Organic vs. Non-GMO: What Do They Really Mean?


There are a lot of food labels out there; it's tough for the government to keep track of them much less the consumer. Here is what you need to know to make an informed decision when buying groceries.

Organic Requirements

According to the USDA website, "USDA certified organic foods are grown and processed according to federal guidelines addressing, among many factors, soil quality, animal raising practices, pest and weed control, and use of additives. Organic producers rely on natural substances and physical, mechanical, or biologically based farming methods to the fullest extent possible."

A package can use several different labels that mean different things.

For example, "made with organic ingredients" means the product is made with at least 70% organic ingredients. The remaining ingredients which are not organic could include substances which would not be allowed under the organic seal. However, they still cannot use prohibited practices (such as genetic engineering). Genetic modification is strictly prohibited when feeding organic livestock.

What is a GMO (Genetically Modified Organisms)?


Genetically modified organisms (GMOs) have genetically modified material (DNA) that is altered in a way that does not occur naturally.

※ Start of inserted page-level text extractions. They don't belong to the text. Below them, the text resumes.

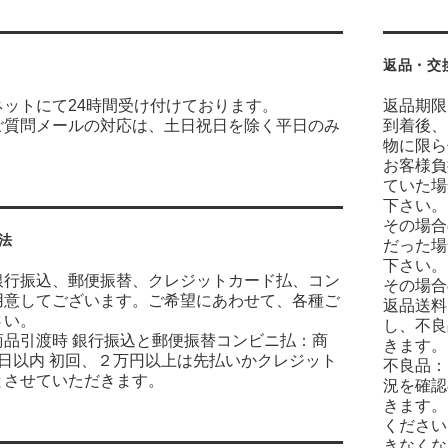
返品・交
ネットにて24時間受け付けております。
返品期限
ご質問メールの対応は、土日祝日を除く平日のみ
到着後、
物に限ら
お客様負
ていた場
下さい。
その場合
法
だった場
下さい。
銀行振込、郵便振替、クレジットカード払、コン
その場合
用意してございます。ご希望にあわせて、各種ご
返品送料
さい。
し、不良
商品引渡時 銀行振込と郵便振替コンビニ払：商
きます。
7日以内 初回、２万円以上は先払いかクレジット
不良品：
とさせていただきます。
況を確認
きます。
ください
きなくな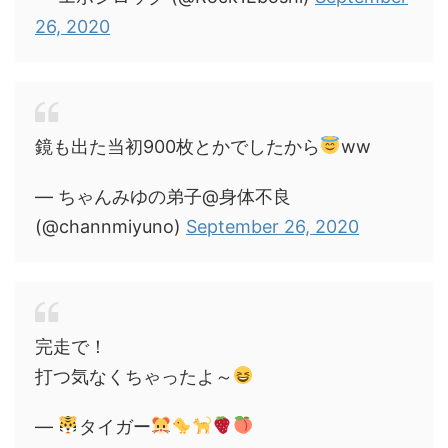
26, 2020
鏡も出た当初900枚とかでしたから
ww
— ちゃんみゆの弟子@身体不良
(@channmiyuno)
September 26, 2020
完走で！
打つ気なくちゃったよ～
—
タイガー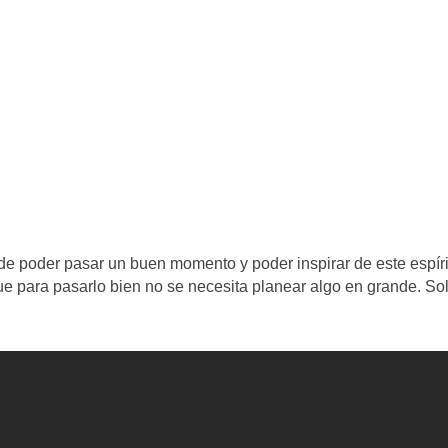
a de poder pasar un buen momento y poder inspirar de este espíri
ue para pasarlo bien no se necesita planear algo en grande. So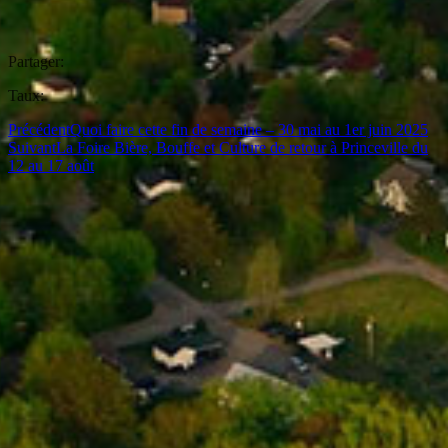
Partager:
Taux:
Précédent
Quoi faire cette fin de semaine – 30 mai au 1er juin 2025
Suivant
La Foire Bière, Bouffe et Culture de retour à Princeville du
12 au 17 août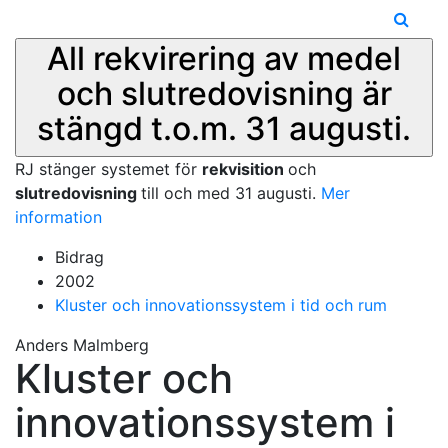
All rekvirering av medel
och slutredovisning är
stängd t.o.m. 31 augusti.
RJ stänger systemet för
rekvisition
och
slutredovisning
till och med 31 augusti.
Mer
information
Bidrag
2002
Kluster och innovationssystem i tid och rum
Anders Malmberg
Kluster och
innovationssystem i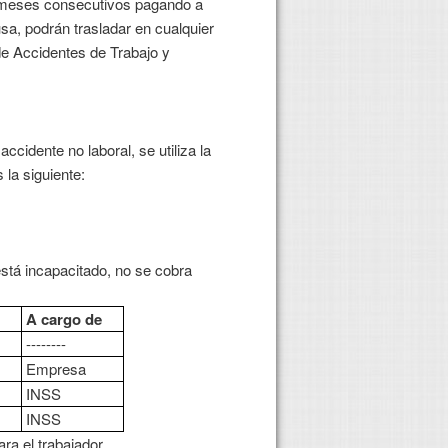
 meses consecutivos pagando a
sa, podrán trasladar en cualquier
e Accidentes de Trabajo y
cidente no laboral, se utiliza la
la siguiente:
está incapacitado, no se cobra
A cargo de
c
--------
c
Empresa
c
INSS
c
INSS
a el trabajador.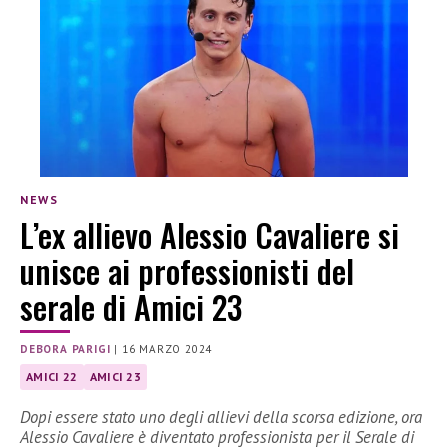
NEWS
L’ex allievo Alessio Cavaliere si
unisce ai professionisti del
serale di Amici 23
DEBORA PARIGI
|
16 MARZO 2024
AMICI 22
AMICI 23
Dopi essere stato uno degli allievi della scorsa edizione, ora
Alessio Cavaliere è diventato professionista per il Serale di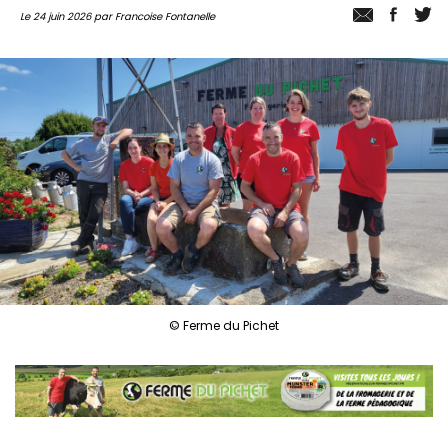
Le 24 juin 2026 par Francoise Fontanelle
© Ferme du Pichet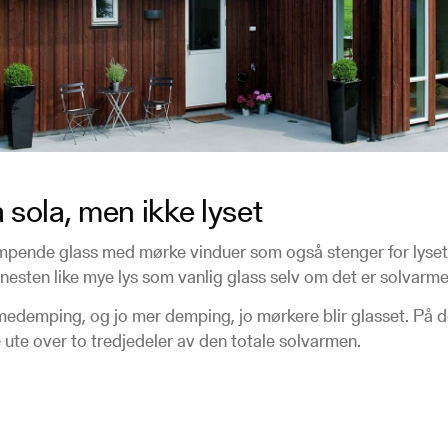
sola, men ikke lyset
ende glass med mørke vinduer som også stenger for lyset.
nn nesten like mye lys som vanlig glass selv om det er solvar
rmedemping, og jo mer demping, jo mørkere blir glasset. På 
te over to tredjedeler av den totale solvarmen.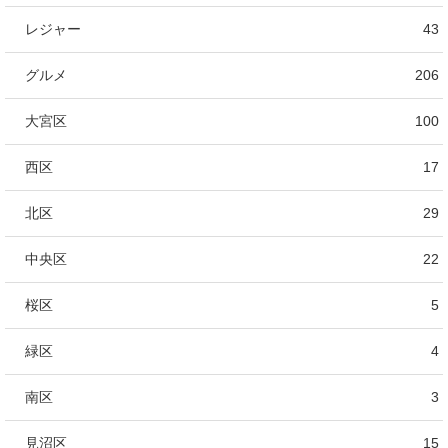
レジャー
43
グルメ
206
大宮区
100
西区
17
北区
29
中央区
22
桜区
5
緑区
4
南区
3
見沼区
15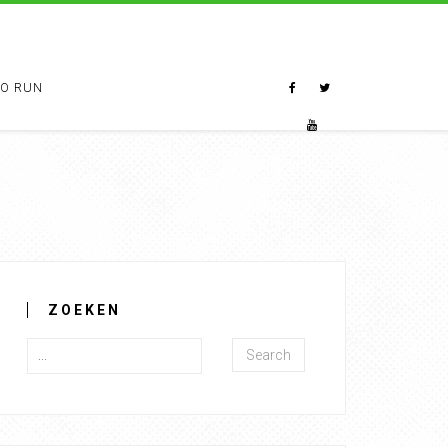
TO RUN
ZOEKEN
Search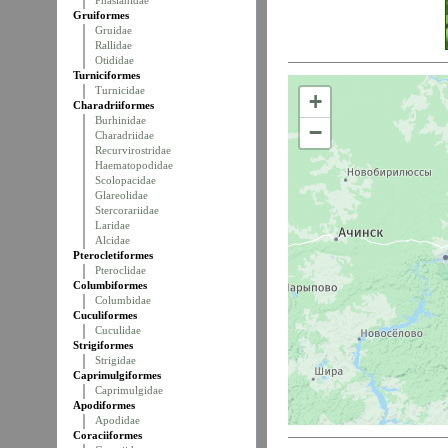
Phasianidae
Gruiformes
Gruidae
Rallidae
Otididae
Turniciformes
Turnicidae
+
Charadriiformes
Burhinidae
−
Charadriidae
Recurvirostridae
Haematopodidae
Scolopacidae
Glareolidae
Stercorariidae
Laridae
Alcidae
Pterocletiformes
Pteroclidae
Columbiformes
Columbidae
Cuculiformes
Cuculidae
Strigiformes
Strigidae
Caprimulgiformes
Caprimulgidae
Apodiformes
Apodidae
Coraciiformes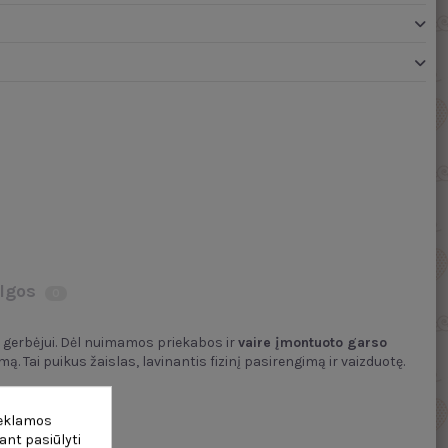
lgos
0
gerbėjui. Dėl nuimamos priekabos ir
vaire įmontuoto garso
 Tai puikus žaislas, lavinantis fizinį pasirengimą ir vaizduotę.
reklamos
ant pasiūlyti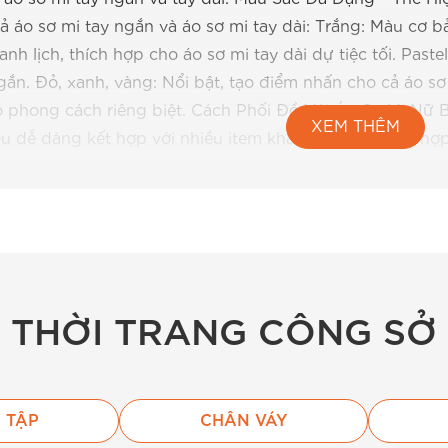
ả áo sơ mi tay ngắn và áo sơ mi tay dài: Trắng: Màu cơ 
anh lịch, thích hợp cho áo sơ mi tay dài dự tiệc tối. Past
gắn. Đỏ, xanh, vàng: Nổi bật, tạo điểm nhấn cho cả áo sơ 
tạo phong cách riêng biệt. Cách Phối Đồ Với Áo Sơ Mi N
XEM THÊM
ều dễ dàng kết hợp với nhiều item khác: Công sở: Kết hợp
 chuyên nghiệp. Dạo phố: Mix áo sơ mi tay ngắn oversize
tiệc: Chọn áo sơ mi tay dài lụa, phối cùng chân váy midi
ay ngắn cổ đức với quần short, sandal cho vẻ ngoài trẻ tru
hối cùng quần culottes tạo sự thoải mái. Chăm Sóc Và 
 dáng và chất lượng chất lượng cao, BEMINE khuyên quý 
nước lạnh cho cả áo sơ mi tay ngắn và tay dài. Sử dụng n
THỜI TRANG CÔNG SỞ
râm, tránh ánh nắng trực tiếp để giữ màu sắc. Ủi áo ở nh
 Bảo quản áo trong tủ quần áo, sử dụng móc treo phù hợ
NE BEMINE luôn cập nhật những xu hướng mới nhất trong
ở phần vai, mang lại vẻ nữ tính, sang trọng. Áo sơ mi c
 TẬP
CHÂN VÁY
 mi tay dài
oversized: Xu hướng hot, dễ mix-match với nhi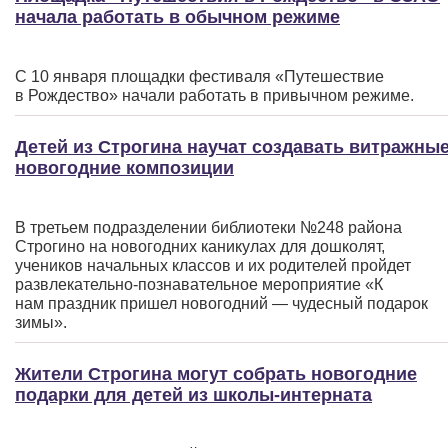
начала работать в обычном режиме
С 10 января площадки фестиваля
«Путешествие
в Рождество» начали работать в привычном режиме.
Детей из Строгина научат создавать витражны
новогодние композиции
В третьем подразделении библиотеки №248 района
Строгино на новогодних каникулах для дошколят,
учеников начальных классов и их родителей пройдет
развлекательно-познавательное мероприятие
«К
нам праздник пришел новогодний — чудесный подарок
зимы».
Жители Строгина могут собрать новогодние
подарки для детей из школы-интерната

This consists of taking the desired trait of one organism, isolating it genetically, and adding it to another organism so that the second organism obtains the desired trait.

An example of this is genetically modified sorghum which has been altered to have higher levels of Vitamin A. The sorghum project was intended for sub-Sahara Africa, where many vitamin and mineral deficiencies are common. They chose sorghum because it handles their weather and is already frequently consumed. They then altered it to have more Vitamin A, thereby preventing Vitamin A deficiencies in that population. However, there are many concerns about the safety of such an endeavor.

For example, if the organism that the first trait is acquired from is allergenic or harmful to some people, that could be a concern if it were to provoke an allergenic response. Another matter is decreasing biodiversity from growing the same crops over and over, this also affects the diversity of wildlife in the areas where the crops are raised. In general, many consumers worry about the long-term implications of messing with an organisms genetic code.

What you may not know is that GMO's are found in an estimated 80% of packaged goods. Most common GMOs in the US are corn, soy, sugar beets, and cotton. These foods are responsible for producing an enormous variety of products. Common ingredients such as glucose, lecithin, and maltodextrin are found in all kinds of packaged foods. Since the US doesn't require GMO labeling, you may be surprised to learn that is highly likely those ingredients are sourced from GMO plants.

If you do not want to consume GMO's, then you can purchase organic foods or look for foods labeled non-GMO. Just know that food that is marked non-GMO is not necessarily organic. While a food labeled, USDA certified organic will be non-GMO. Labeling can be extremely confusing. The one big piece of advice is to read the label.




1 Comment
ModernCook
Melanie Johnson - Feb 7, 2018
"Labeling can be extremely confusing. The one big piece of advice is to read the label." lol. That needs some clarification, don't you think?